One of the most valuable tools for oil and gas companies that want to make sure they are meeting the new SEMS requirements is now available for review. I am talking about the Bureau of Safety and Environmental Enforcement’s (BSEE) Potential Incident of Noncompliance List for SEMS. In the industry, that is known as the PINC list and the agency issues PINC lists to help its field units interpret and enforce regulations. As a result it is an inside look at what the BSEE enforcers are looking for when they visit an offshore facility or an oil and gas company office.
The industry has been waiting with bated breath for the SEMS PINC list because it clarifies what the agency will focus on when enforcing SEMS. At the very least, it helps lease-holders fine-tune their SEMS plans. This particular PINC list is extensive – more than 20 pages long. The list goes through each of the 13 elements of SEMS and highlights the specific parts that BSEE personnel should ask to see. To no one’s surprise, the PINC list focuses on documenting and verifying procedures. For example, under the section covering contractor safety, the list says personnel should:
Verify that when selecting contractors, operators should obtain and evaluate information regarding a
contractor’s safety and environmental management policies, practices, and past performance along with their
procedures for selecting sub-contractors.
In other words, the agency is saying to operators, “Show us the process you use to decide if a contractor is safe.” Other parts require the operators to share their SEMS expectations with contractors and that the two sides agree on the safety approach to be used on the facility.
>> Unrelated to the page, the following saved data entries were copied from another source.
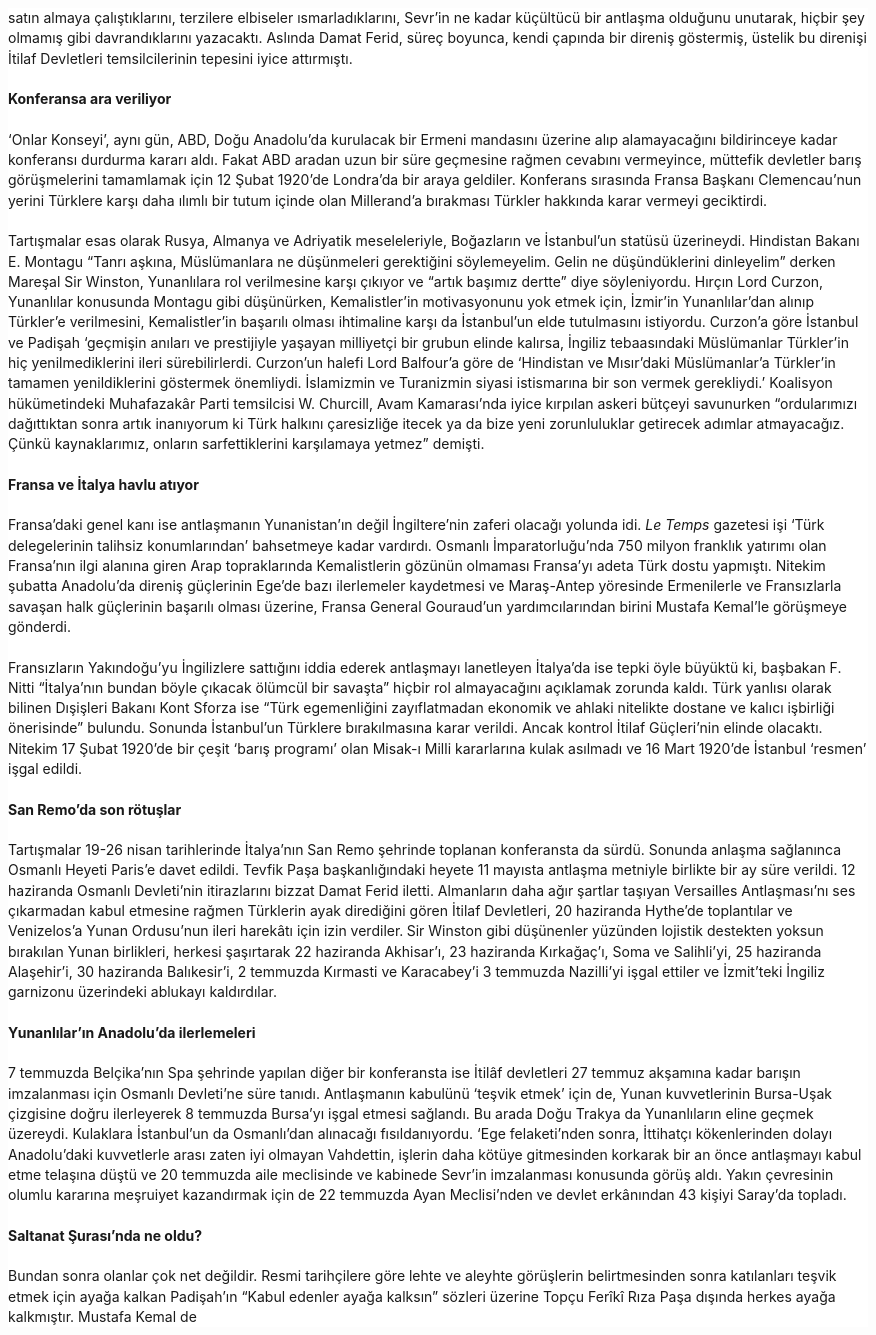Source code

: satın almaya çalıştıklarını, terzilere elbiseler ısmarladıklarını, Sevr’in ne kadar küçültücü bir antlaşma olduğunu unutarak, hiçbir şey olmamış gibi davrandıklarını yazacaktı. Aslında Damat Ferid, süreç boyunca, kendi çapında bir direniş göstermiş, üstelik bu direnişi İtilaf Devletleri temsilcilerinin tepesini iyice attırmıştı. <b><br/><br/>Konferansa ara veriliyor</b> <br/><br/>‘Onlar Konseyi’, aynı gün, ABD, Doğu Anadolu’da kurulacak bir Ermeni mandasını üzerine alıp alamayacağını bildirinceye kadar konferansı durdurma kararı aldı. Fakat ABD aradan uzun bir süre geçmesine rağmen cevabını vermeyince, müttefik devletler barış görüşmelerini tamamlamak için 12 Şubat 1920’de Londra’da bir araya geldiler. Konferans sırasında Fransa Başkanı Clemencau’nun yerini Türklere karşı daha ılımlı bir tutum içinde olan Millerand’a bırakması Türkler hakkında karar vermeyi geciktirdi. <br/><br/>Tartışmalar esas olarak Rusya, Almanya ve Adriyatik meseleleriyle, Boğazların ve İstanbul’un statüsü üzerineydi. Hindistan Bakanı E. Montagu “Tanrı aşkına, Müslümanlara ne düşünmeleri gerektiğini söylemeyelim. Gelin ne düşündüklerini dinleyelim” derken Mareşal Sir Winston, Yunanlılara rol verilmesine karşı çıkıyor ve “artık başımız dertte” diye söyleniyordu. Hırçın Lord Curzon, Yunanlılar konusunda Montagu gibi düşünürken, Kemalistler’in motivasyonunu yok etmek için, İzmir’in Yunanlılar’dan alınıp Türkler’e verilmesini, Kemalistler’in başarılı olması ihtimaline karşı da İstanbul’un elde tutulmasını istiyordu. Curzon’a göre İstanbul ve Padişah ‘geçmişin anıları ve prestijiyle yaşayan milliyetçi bir grubun elinde kalırsa, İngiliz tebaasındaki Müslümanlar Türkler’in hiç yenilmediklerini ileri sürebilirlerdi. Curzon’un halefi Lord Balfour’a göre de ‘Hindistan ve Mısır’daki Müslümanlar’a Türkler’in tamamen yenildiklerini göstermek önemliydi. İslamizmin ve Turanizmin siyasi istismarına bir son vermek gerekliydi.’ Koalisyon hükümetindeki Muhafazakâr Parti temsilcisi W. Churcill, Avam Kamarası’nda iyice kırpılan askeri bütçeyi savunurken “ordularımızı dağıttıktan sonra artık inanıyorum ki Türk halkını çaresizliğe itecek ya da bize yeni zorunluluklar getirecek adımlar atmayacağız. Çünkü kaynaklarımız, onların sarfettiklerini karşılamaya yetmez” demişti. <b><br/><br/>Fransa ve İtalya havlu atıyor</b> <br/><br/>Fransa’daki genel kanı ise antlaşmanın Yunanistan’ın değil İngiltere’nin zaferi olacağı yolunda idi. <i>Le Temps</i> gazetesi işi ‘Türk delegelerinin talihsiz konumlarından’ bahsetmeye kadar vardırdı. Osmanlı İmparatorluğu’nda 750 milyon franklık yatırımı olan Fransa’nın ilgi alanına giren Arap topraklarında Kemalistlerin gözünün olmaması Fransa’yı adeta Türk dostu yapmıştı. Nitekim şubatta Anadolu’da direniş güçlerinin Ege’de bazı ilerlemeler kaydetmesi ve Maraş-Antep yöresinde Ermenilerle ve Fransızlarla savaşan halk güçlerinin başarılı olması üzerine, Fransa General Gouraud’un yardımcılarından birini Mustafa Kemal’le görüşmeye gönderdi. <br/><br/>Fransızların Yakındoğu’yu İngilizlere sattığını iddia ederek antlaşmayı lanetleyen İtalya’da ise tepki öyle büyüktü ki, başbakan F. Nitti “İtalya’nın bundan böyle çıkacak ölümcül bir savaşta” hiçbir rol almayacağını açıklamak zorunda kaldı. Türk yanlısı olarak bilinen Dışişleri Bakanı Kont Sforza ise “Türk egemenliğini zayıflatmadan ekonomik ve ahlaki nitelikte dostane ve kalıcı işbirliği önerisinde” bulundu. Sonunda İstanbul’un Türklere bırakılmasına karar verildi. Ancak kontrol İtilaf Güçleri’nin elinde olacaktı. Nitekim 17 Şubat 1920’de bir çeşit ‘barış programı’ olan Misak-ı Milli kararlarına kulak asılmadı ve 16 Mart 1920’de İstanbul ‘resmen’ işgal edildi. <b><br/><br/>San Remo’da son rötuşlar</b> <br/><br/>Tartışmalar 19-26 nisan tarihlerinde İtalya’nın San Remo şehrinde toplanan konferansta da sürdü. Sonunda anlaşma sağlanınca Osmanlı Heyeti Paris’e davet edildi. Tevfik Paşa başkanlığındaki heyete 11 mayısta antlaşma metniyle birlikte bir ay süre verildi. 12 haziranda Osmanlı Devleti’nin itirazlarını bizzat Damat Ferid iletti. Almanların daha ağır şartlar taşıyan Versailles Antlaşması’nı ses çıkarmadan kabul etmesine rağmen Türklerin ayak dirediğini gören İtilaf Devletleri, 20 haziranda Hythe’de toplantılar ve Venizelos’a Yunan Ordusu’nun ileri harekâtı için izin verdiler.<b> </b>Sir Winston gibi düşünenler yüzünden lojistik destekten yoksun bırakılan Yunan birlikleri, herkesi şaşırtarak 22 haziranda Akhisar’ı, 23 haziranda Kırkağaç’ı, Soma ve Salihli’yi, 25 haziranda Alaşehir’i, 30 haziranda Balıkesir’i, 2 temmuzda Kırmasti ve Karacabey’i 3 temmuzda Nazilli’yi işgal ettiler ve İzmit’teki İngiliz garnizonu üzerindeki ablukayı kaldırdılar.   <b><br/><br/>Yunanlılar’ın Anadolu’da ilerlemeleri</b> <br/><br/>7 temmuzda Belçika’nın Spa şehrinde yapılan diğer bir konferansta ise İtilâf devletleri 27 temmuz akşamına kadar barışın imzalanması için Osmanlı Devleti’ne süre tanıdı. Antlaşmanın kabulünü ‘teşvik etmek’ için de, Yunan kuvvetlerinin Bursa-Uşak çizgisine doğru ilerleyerek 8 temmuzda Bursa’yı işgal etmesi sağlandı. Bu arada Doğu Trakya da Yunanlıların eline geçmek üzereydi. Kulaklara İstanbul’un da Osmanlı’dan alınacağı fısıldanıyordu. ‘Ege felaketi’nden sonra, İttihatçı kökenlerinden dolayı Anadolu’daki kuvvetlerle arası zaten iyi olmayan Vahdettin, işlerin daha kötüye gitmesinden korkarak bir an önce antlaşmayı kabul etme telaşına düştü ve 20 temmuzda aile meclisinde ve kabinede Sevr’in imzalanması konusunda görüş aldı. Yakın çevresinin olumlu kararına meşruiyet kazandırmak için de 22 temmuzda Ayan Meclisi’nden ve devlet erkânından 43 kişiyi Saray’da topladı. <b><br/><br/>Saltanat Şurası’nda ne oldu?</b> <br/><br/>Bundan sonra olanlar çok net değildir. Resmi tarihçilere göre lehte ve aleyhte görüşlerin belirtmesinden sonra katılanları teşvik etmek için ayağa kalkan Padişah’ın “Kabul edenler ayağa kalksın” sözleri üzerine Topçu Ferîkî Rıza Paşa dışında herkes ayağa kalkmıştır. Mustafa Kemal de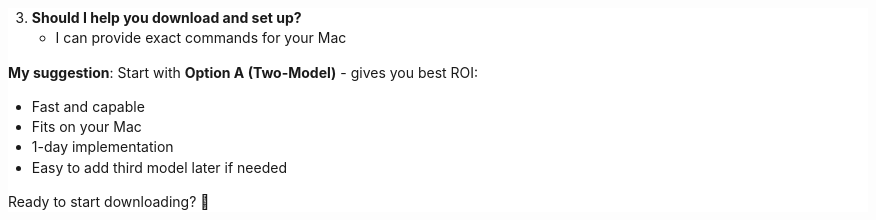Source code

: 3. **Should I help you download and set up?**
   - I can provide exact commands for your Mac

**My suggestion**: Start with **Option A (Two-Model)** - gives you best ROI:

- Fast and capable
- Fits on your Mac
- 1-day implementation
- Easy to add third model later if needed

Ready to start downloading? 🚀
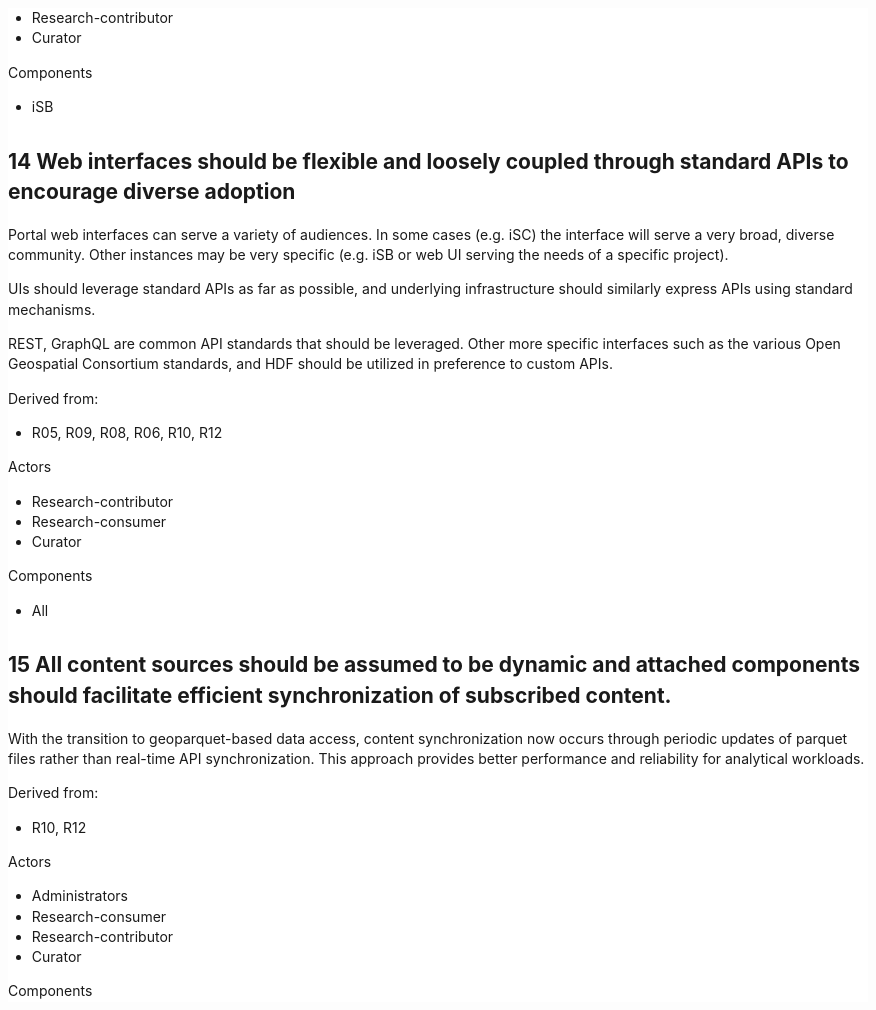 - Research-contributor  
- Curator

Components

- iSB
    

## 14 Web interfaces should be flexible and loosely coupled through standard APIs to encourage diverse adoption
  

Portal web interfaces can serve a variety of audiences. In some cases (e.g. iSC) the interface will serve a very broad, diverse community. Other instances may be very specific (e.g. iSB or web UI serving the needs of a specific project). 

UIs should leverage standard APIs as far as possible, and underlying infrastructure should similarly express APIs using standard mechanisms.

REST, GraphQL are common API standards that should be leveraged. Other more specific interfaces such as the various Open Geospatial Consortium standards, and HDF should be utilized in preference to custom APIs.

Derived from:

- R05, R09, R08, R06, R10, R12


Actors

- Research-contributor  
- Research-consumer
- Curator

Components

- All
  

## 15 All content sources should be assumed to be dynamic and attached components should facilitate efficient synchronization of subscribed content.
  

With the transition to geoparquet-based data access, content synchronization now occurs through periodic updates of parquet files rather than real-time API synchronization. This approach provides better performance and reliability for analytical workloads.

Derived from:

- R10, R12  

Actors

- Administrators
- Research-consumer
- Research-contributor
- Curator

Components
As if anyone needed reminding, the PINC list shows how much is riding on SEMS compliance. Incidents of Noncompliance carry a potential fine of $35,000 per day. The list also helps clarify when an infraction could result in a shutdown of the facility. For most items on the list, failure to comply results in a warning INC. However, failure to have a SEMS plan or allowing an unsafe condition to exist that could threaten the facility and everyone on board could result in an order to shut down the entire facility until the problem is fixed. In cases where a particular piece of equipment presents a hazard or personnel working on that equipment are not properly trained, that problem could result in an order to shut down that specific piece of equipment.